Presentation Authors: Tristan M. Nicholson*, Ivor Clinton, John K. Amory, Nicholas Reder, Thomas J. Walsh, Ashleigh B. Theberge, Seattle, WA
Introduction: Transgender women are individuals born with male sex characteristics who identify as female. These individuals may choose to be treated with a combination of estrogen and anti-androgen to better align their physical appearance with their gender identity. Existing literature reports variable rates of spermatogenesis in pathology specimens, limiting accurate counseling of transgender women about their fertility potential.

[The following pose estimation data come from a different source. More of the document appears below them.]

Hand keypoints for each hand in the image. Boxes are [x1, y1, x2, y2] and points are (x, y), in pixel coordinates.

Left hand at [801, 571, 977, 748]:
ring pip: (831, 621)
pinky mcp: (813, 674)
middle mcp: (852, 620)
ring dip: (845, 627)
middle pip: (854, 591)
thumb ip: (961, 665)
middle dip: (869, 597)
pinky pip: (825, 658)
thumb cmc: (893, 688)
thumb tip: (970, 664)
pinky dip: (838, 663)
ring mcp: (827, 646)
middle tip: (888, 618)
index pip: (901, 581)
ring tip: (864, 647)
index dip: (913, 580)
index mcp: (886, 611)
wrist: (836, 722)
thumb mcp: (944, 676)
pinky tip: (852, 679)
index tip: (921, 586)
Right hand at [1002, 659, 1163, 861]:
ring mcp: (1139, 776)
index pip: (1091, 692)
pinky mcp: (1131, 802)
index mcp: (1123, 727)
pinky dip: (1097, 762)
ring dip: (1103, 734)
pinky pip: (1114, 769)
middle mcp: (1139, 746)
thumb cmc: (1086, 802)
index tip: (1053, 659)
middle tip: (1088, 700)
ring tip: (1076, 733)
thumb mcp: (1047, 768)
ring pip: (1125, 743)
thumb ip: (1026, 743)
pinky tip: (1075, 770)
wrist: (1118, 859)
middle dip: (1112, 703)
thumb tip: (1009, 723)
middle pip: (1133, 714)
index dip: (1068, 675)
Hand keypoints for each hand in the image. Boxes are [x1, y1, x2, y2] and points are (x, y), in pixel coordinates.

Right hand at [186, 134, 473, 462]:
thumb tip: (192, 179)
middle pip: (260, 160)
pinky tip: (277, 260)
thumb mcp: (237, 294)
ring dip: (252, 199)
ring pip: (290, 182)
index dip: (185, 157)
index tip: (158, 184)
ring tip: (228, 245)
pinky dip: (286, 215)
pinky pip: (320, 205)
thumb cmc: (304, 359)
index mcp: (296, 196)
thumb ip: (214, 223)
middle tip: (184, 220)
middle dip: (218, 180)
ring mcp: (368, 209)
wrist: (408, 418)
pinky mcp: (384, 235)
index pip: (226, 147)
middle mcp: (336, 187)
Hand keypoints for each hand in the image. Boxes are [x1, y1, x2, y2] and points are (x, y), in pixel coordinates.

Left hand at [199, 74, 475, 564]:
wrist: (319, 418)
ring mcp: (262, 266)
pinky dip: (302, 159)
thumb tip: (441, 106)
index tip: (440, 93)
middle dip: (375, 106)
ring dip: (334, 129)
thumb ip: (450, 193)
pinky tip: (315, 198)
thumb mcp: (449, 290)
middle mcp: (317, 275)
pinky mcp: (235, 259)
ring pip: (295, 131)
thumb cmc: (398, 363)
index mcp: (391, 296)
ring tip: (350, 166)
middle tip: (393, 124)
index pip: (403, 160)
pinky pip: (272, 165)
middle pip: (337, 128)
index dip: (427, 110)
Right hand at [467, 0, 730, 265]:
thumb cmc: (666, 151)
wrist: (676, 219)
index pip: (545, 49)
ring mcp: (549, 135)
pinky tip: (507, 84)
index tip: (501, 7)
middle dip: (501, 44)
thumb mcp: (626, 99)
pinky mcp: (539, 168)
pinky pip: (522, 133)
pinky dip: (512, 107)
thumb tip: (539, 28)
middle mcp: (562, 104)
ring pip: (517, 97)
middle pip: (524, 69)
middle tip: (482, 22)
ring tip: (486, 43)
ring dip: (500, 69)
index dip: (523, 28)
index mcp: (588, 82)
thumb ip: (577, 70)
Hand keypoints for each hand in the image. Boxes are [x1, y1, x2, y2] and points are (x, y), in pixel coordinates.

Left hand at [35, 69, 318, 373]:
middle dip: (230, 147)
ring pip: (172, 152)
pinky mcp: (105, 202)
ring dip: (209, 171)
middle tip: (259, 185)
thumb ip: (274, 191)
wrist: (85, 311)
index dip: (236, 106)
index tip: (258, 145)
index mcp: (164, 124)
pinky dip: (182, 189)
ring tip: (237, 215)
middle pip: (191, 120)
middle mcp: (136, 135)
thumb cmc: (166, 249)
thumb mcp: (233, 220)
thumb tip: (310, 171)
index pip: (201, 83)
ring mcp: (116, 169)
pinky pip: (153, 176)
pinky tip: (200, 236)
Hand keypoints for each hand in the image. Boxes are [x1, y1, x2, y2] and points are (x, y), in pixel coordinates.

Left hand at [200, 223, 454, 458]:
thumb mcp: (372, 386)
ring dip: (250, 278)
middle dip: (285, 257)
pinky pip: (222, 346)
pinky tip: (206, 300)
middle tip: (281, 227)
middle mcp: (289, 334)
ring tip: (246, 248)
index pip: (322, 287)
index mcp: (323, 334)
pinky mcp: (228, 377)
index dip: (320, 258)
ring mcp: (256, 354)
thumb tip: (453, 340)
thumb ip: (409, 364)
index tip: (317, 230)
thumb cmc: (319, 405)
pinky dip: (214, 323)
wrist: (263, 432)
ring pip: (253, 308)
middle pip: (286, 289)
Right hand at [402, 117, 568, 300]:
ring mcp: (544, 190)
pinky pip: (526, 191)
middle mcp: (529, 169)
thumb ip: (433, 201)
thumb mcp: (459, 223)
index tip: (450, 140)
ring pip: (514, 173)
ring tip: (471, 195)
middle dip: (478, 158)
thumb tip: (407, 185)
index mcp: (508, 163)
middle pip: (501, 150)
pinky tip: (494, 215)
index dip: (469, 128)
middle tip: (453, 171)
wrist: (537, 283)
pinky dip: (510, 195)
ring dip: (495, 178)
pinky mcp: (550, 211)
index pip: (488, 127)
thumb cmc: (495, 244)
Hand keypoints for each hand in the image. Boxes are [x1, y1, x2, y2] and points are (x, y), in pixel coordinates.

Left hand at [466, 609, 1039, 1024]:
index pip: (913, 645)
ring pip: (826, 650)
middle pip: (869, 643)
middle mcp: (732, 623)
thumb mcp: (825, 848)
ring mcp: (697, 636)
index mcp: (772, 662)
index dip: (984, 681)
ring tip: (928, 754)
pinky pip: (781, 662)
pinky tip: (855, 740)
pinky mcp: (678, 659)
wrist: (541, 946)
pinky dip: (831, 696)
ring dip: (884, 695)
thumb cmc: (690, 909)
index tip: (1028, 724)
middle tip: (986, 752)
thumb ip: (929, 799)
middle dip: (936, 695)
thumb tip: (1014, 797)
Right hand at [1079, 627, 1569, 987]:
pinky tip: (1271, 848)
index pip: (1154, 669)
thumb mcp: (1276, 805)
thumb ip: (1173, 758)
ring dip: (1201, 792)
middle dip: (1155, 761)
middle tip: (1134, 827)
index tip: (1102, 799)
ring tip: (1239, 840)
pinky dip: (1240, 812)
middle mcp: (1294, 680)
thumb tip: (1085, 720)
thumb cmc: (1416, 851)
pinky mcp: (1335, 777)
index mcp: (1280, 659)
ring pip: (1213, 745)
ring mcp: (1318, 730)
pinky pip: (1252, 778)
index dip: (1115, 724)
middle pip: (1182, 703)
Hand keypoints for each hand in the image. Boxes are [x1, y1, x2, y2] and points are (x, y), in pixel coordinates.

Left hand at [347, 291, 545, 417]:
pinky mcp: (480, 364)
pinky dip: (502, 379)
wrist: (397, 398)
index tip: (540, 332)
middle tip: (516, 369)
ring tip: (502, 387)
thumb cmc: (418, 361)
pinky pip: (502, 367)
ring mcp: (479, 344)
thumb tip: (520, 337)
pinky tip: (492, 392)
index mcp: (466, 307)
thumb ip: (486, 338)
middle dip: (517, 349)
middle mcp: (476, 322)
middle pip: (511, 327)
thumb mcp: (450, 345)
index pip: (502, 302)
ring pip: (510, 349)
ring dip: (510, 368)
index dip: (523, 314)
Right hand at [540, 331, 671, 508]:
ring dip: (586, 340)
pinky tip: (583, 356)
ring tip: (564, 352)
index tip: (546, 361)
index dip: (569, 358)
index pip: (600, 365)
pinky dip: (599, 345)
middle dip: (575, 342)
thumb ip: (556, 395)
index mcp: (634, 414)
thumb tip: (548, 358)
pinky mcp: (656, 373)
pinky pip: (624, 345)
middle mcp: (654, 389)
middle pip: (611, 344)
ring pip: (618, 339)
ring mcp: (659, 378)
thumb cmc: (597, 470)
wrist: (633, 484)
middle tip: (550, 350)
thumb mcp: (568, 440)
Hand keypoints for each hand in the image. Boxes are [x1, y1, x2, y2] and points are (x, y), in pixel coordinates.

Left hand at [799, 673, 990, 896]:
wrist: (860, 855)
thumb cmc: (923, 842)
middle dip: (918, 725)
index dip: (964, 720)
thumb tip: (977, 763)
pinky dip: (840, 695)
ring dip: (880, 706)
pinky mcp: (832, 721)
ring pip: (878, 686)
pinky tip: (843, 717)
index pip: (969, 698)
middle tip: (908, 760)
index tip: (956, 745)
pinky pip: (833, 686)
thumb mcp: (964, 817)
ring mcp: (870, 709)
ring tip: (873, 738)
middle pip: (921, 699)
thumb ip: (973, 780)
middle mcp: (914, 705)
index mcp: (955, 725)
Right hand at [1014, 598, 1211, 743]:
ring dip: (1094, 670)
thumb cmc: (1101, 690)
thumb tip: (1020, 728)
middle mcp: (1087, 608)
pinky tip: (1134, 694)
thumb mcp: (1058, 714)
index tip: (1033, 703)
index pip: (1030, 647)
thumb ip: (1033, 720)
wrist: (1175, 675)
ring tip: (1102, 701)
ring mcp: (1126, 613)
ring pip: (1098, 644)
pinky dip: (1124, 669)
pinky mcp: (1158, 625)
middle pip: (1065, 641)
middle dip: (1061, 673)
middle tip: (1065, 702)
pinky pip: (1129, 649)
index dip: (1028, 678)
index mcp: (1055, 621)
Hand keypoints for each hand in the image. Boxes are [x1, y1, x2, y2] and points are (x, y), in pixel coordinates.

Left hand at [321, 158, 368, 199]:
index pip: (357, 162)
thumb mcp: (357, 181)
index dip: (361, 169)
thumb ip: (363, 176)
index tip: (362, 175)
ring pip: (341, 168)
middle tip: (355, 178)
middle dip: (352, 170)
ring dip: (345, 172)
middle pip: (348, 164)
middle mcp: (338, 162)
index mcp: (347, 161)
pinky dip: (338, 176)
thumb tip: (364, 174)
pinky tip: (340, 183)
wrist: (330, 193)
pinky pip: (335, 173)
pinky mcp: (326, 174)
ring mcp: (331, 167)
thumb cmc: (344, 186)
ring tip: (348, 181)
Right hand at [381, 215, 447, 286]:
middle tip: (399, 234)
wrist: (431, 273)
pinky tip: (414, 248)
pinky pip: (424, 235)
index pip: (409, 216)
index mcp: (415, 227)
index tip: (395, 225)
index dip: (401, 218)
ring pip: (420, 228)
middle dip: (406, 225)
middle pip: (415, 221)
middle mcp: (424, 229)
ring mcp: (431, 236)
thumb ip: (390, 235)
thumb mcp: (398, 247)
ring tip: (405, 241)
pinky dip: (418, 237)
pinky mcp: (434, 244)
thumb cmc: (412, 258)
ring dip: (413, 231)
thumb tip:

Therefore, our goal was to evaluate spermatogenesis in pathologic specimens from transgender women on gender-affirming hormone therapy at the time of bilateral simple orchiectomy.
Methods: Following IRB approval, transgender women who underwent gender-confirming orchiectomy from 2011-2018 were identified in the Department of Pathology archives. A retrospective medical records review was performed to gather clinical information. Pathology reports were reviewed for specimen weight, dimensions of testes and description of spermatogenesis. To compare continuous variables, Students t-test was used.
Results: 52 transgender women who underwent bilateral simple orchiectomy were identified (mean age 38 years, SD 13, range 22-66). All were socially transitioned (living as women); 40 of 52 (77%) were listed as female gender in the medical record and patients were on gender-affirming hormone therapy for a mean of 2.4 years (SD 2, range 1-10). Intact spermatogenesis was reported in 13.5%, hypo-spermatogenesis in 23.1%, no spermatogenesis in 51.9% and spermatogenesis was not reported in 11.5% of testis specimens. There was no difference in estimated testis volume among testes found to have some spermatogenesis (mean 30 cc, SD 15) versus no spermatogenesis (mean 22 cc, SD 7, p = .10).
Conclusions: While a substantial proportion of transgender individuals do desire future fertility, historically, the reproductive needs of these patients have been largely ignored. Our study demonstrates that in testis tissue from transgender women on gender affirming hormone therapy, some (23.1%) or intact spermatogenesis (13.5%) is present at the time of bilateral simple orchiectomy. This finding has important implications for counseling transgender women about their reproductive potential.